§ **ACTIVITY**: Below is a listing. Write out exactly its lines between the one holding "[483,1083,615,1101] :customer_info ->" and the one holding "[48,1431,209,1451] customer_info ->", inclusive.

§ **MATERIALS PROVIDED**:
-- Opening Marker --
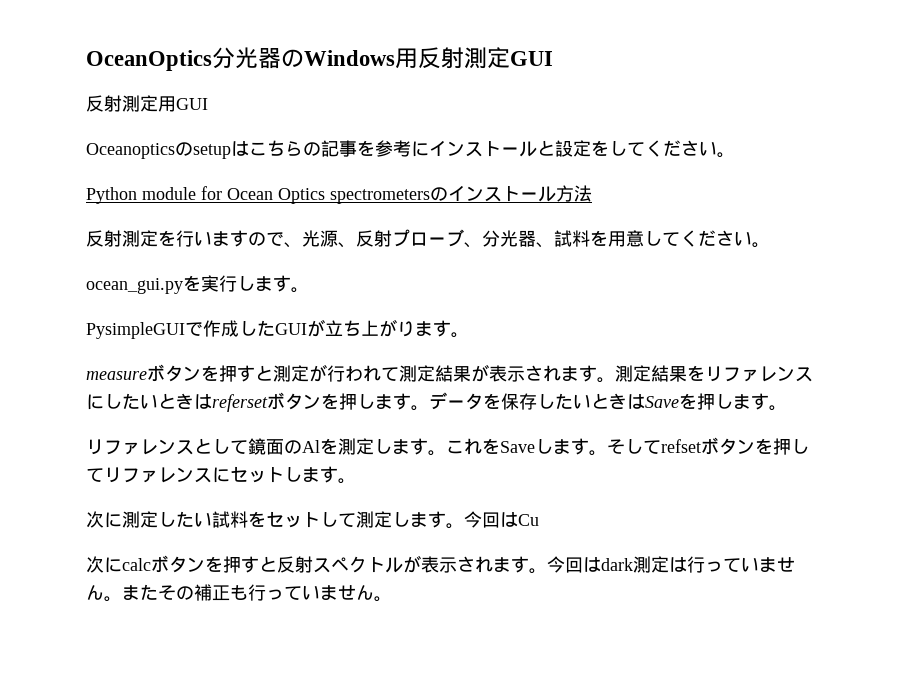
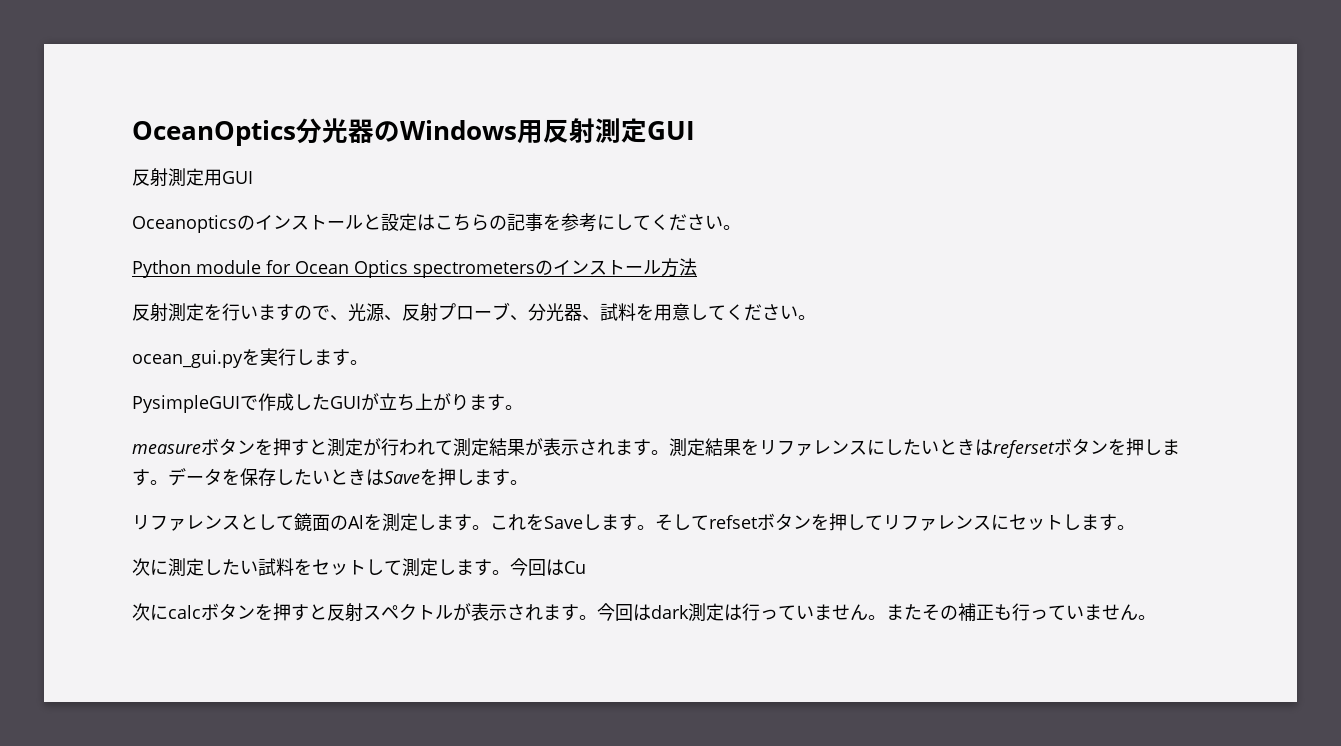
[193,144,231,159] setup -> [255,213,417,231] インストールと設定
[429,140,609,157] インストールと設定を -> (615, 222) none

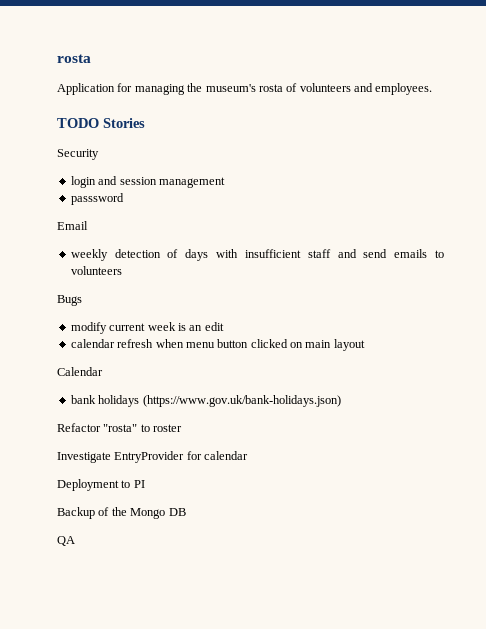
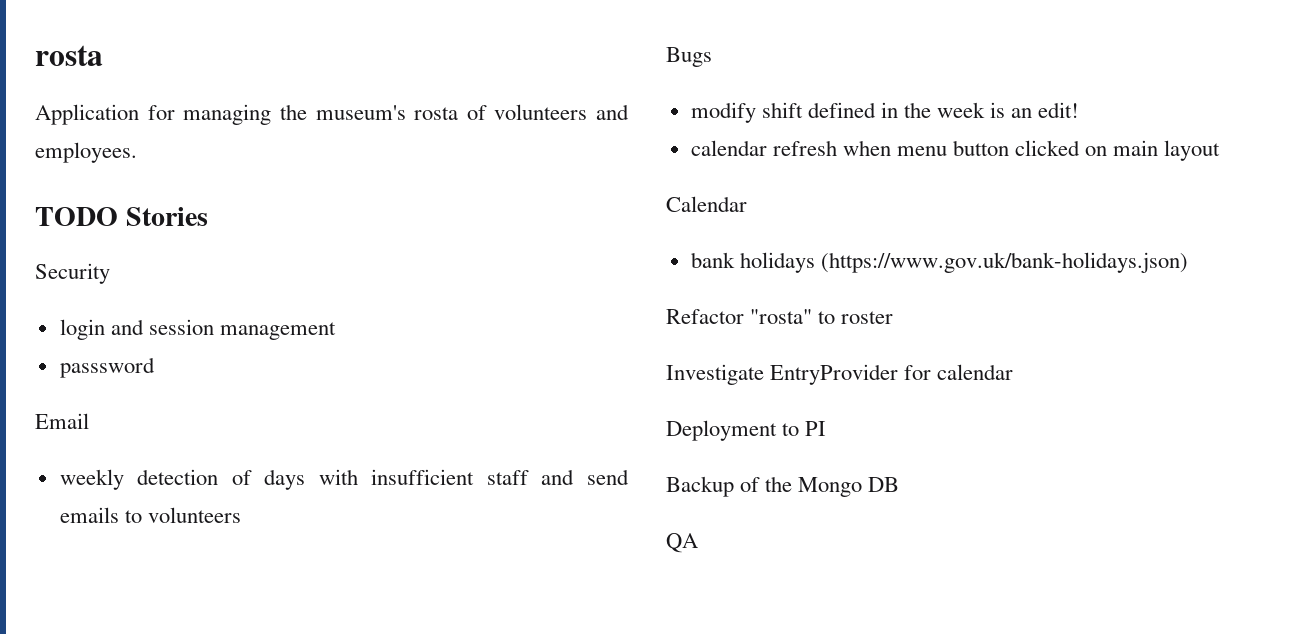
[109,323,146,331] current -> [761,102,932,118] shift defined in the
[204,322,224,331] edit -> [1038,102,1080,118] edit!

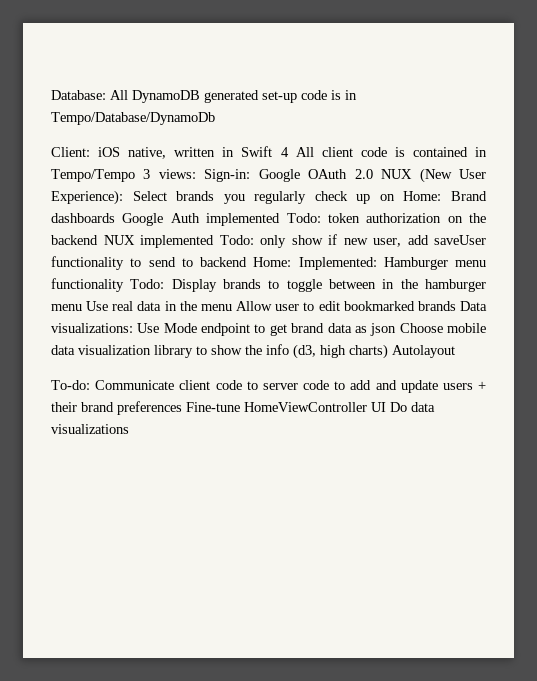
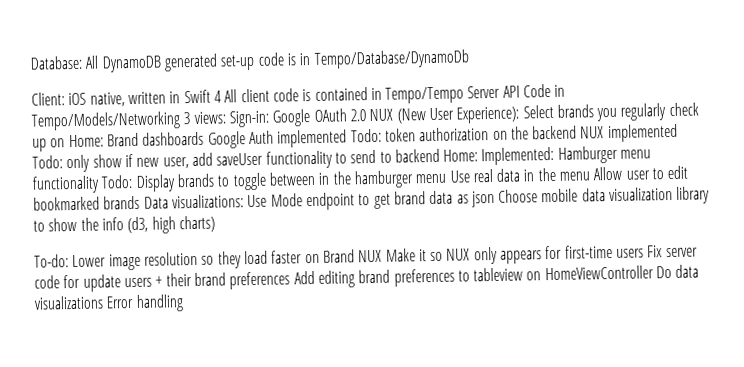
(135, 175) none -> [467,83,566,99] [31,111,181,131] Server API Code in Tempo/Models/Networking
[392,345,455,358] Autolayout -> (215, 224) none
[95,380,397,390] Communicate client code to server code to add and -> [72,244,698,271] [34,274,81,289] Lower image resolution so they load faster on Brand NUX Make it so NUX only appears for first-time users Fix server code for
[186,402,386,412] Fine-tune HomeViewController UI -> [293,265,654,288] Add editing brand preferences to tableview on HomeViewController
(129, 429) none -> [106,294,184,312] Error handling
-- Closing Marker --
-- Opening Marker --
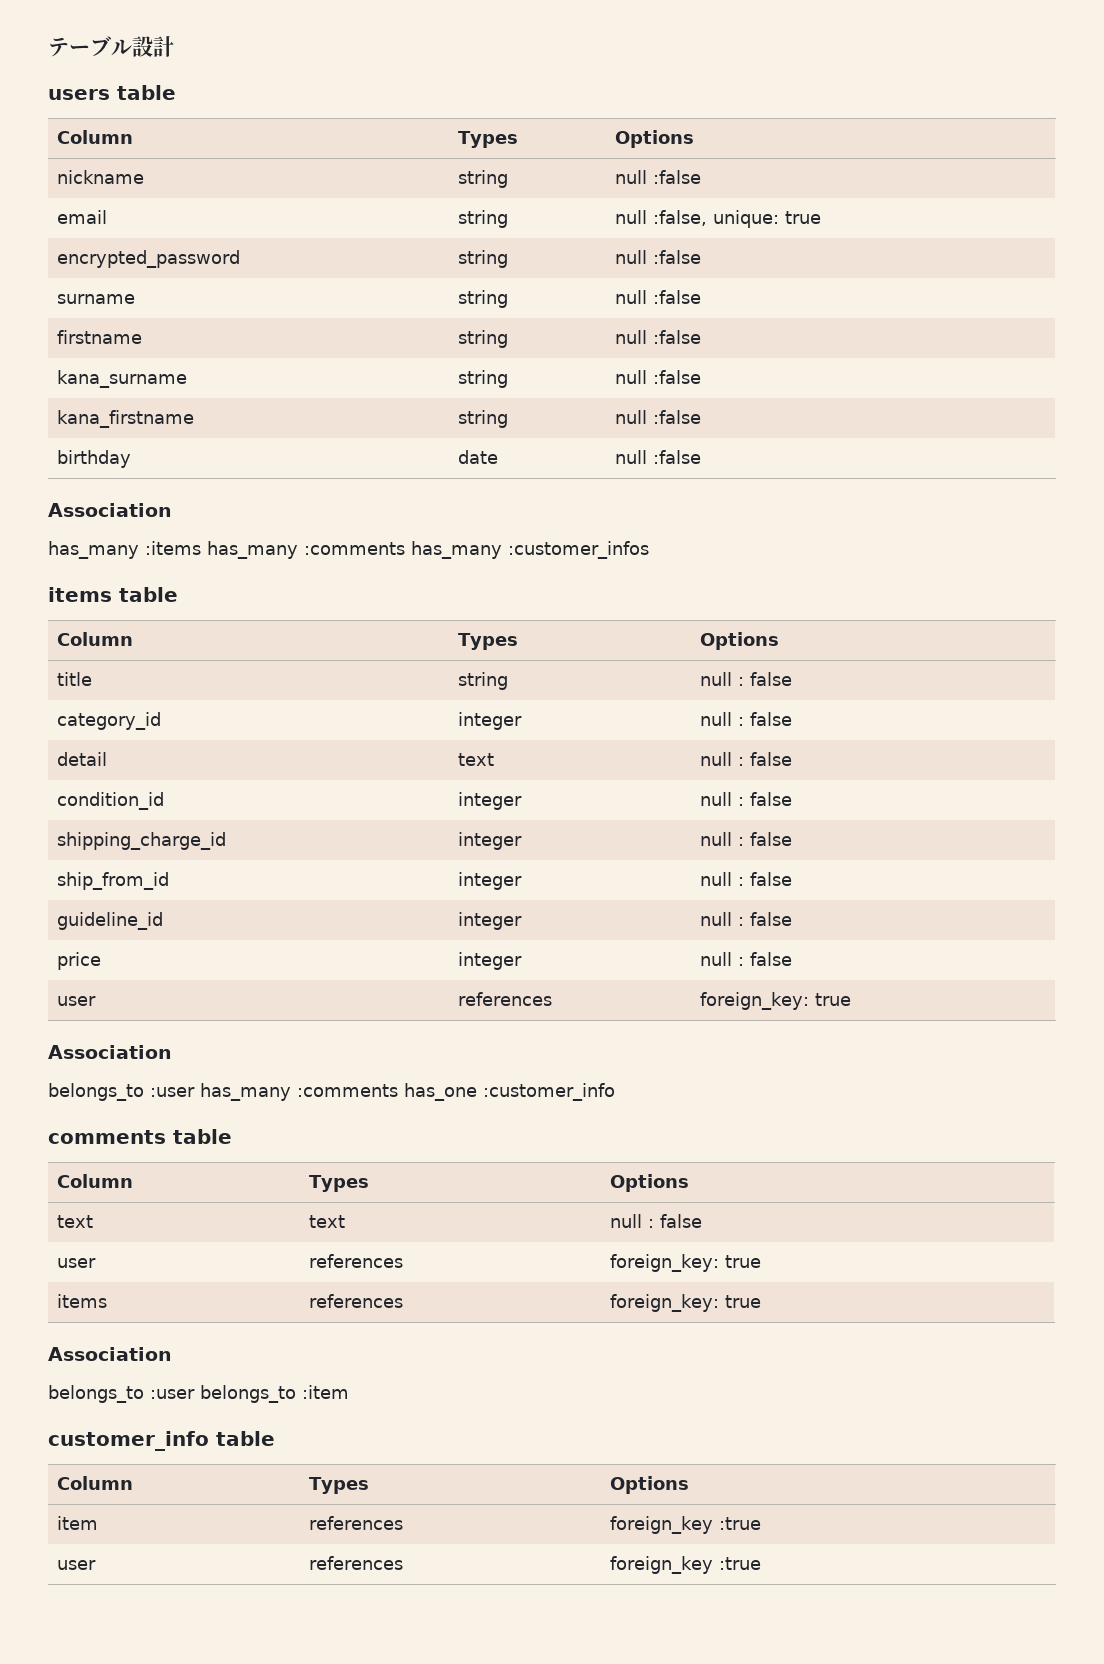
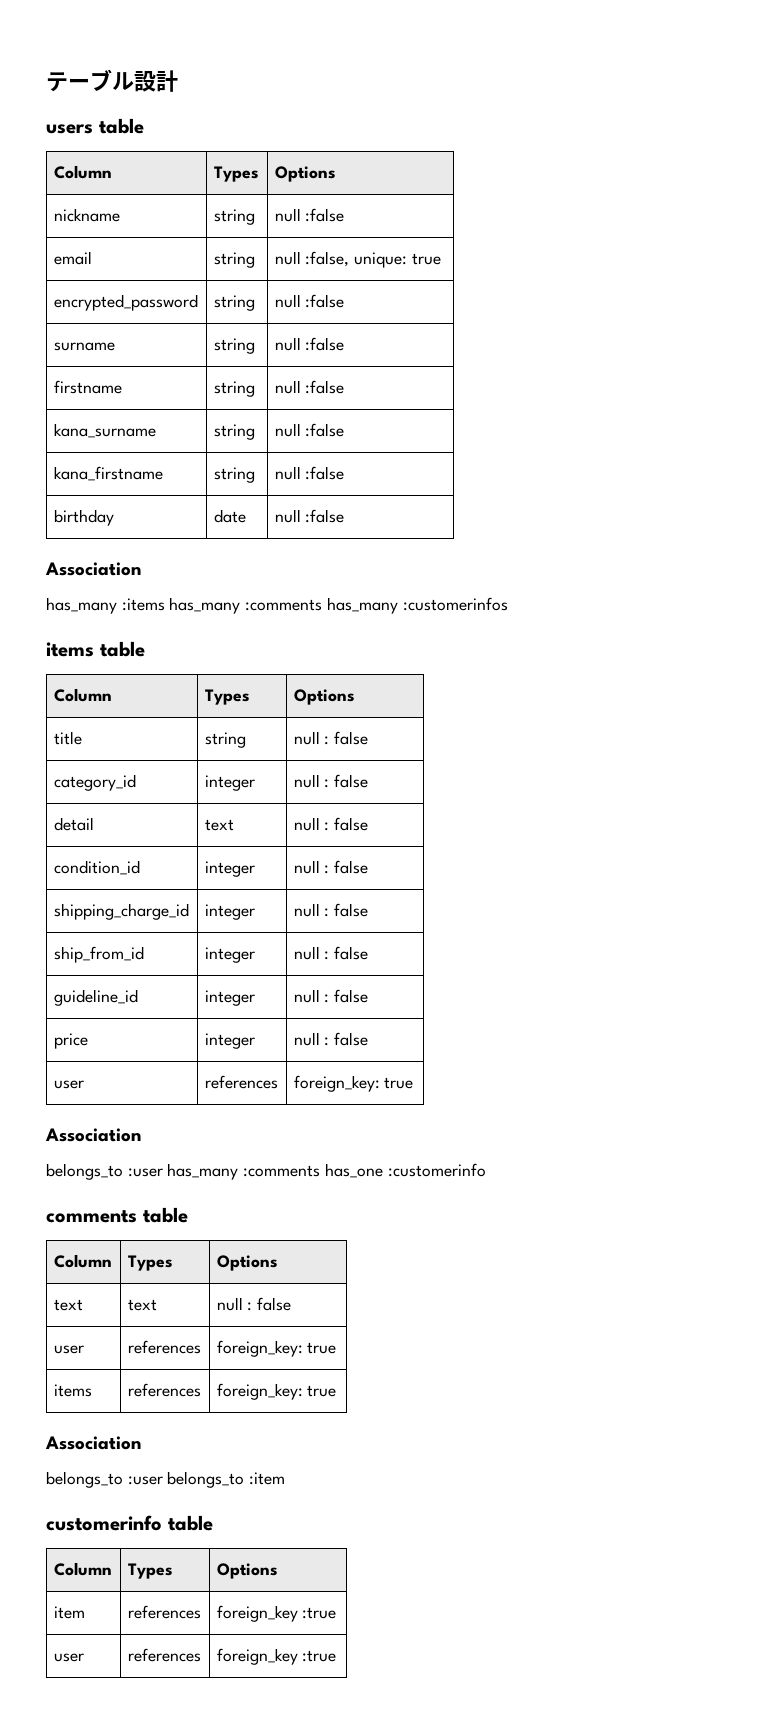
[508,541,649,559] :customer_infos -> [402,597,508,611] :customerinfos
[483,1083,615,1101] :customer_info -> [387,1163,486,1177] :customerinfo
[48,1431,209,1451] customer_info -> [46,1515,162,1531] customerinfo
-- Closing Marker --
-- Opening Marker --
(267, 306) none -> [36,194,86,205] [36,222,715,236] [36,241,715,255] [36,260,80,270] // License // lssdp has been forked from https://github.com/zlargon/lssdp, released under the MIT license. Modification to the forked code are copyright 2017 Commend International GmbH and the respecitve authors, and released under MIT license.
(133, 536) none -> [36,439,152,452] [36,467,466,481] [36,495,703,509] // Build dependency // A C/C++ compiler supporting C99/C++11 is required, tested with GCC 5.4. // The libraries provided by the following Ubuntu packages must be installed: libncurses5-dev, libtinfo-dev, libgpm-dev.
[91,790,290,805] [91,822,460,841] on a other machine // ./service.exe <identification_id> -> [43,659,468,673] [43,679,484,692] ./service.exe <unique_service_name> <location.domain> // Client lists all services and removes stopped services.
-- Closing Marker --
§ **RESULT OF THE EXERCISE**:
[483,1083,615,1101] :customer_info -> [387,1163,486,1177] :customerinfo
[48,1431,209,1451] customer_info -> [46,1515,162,1531] customerinfo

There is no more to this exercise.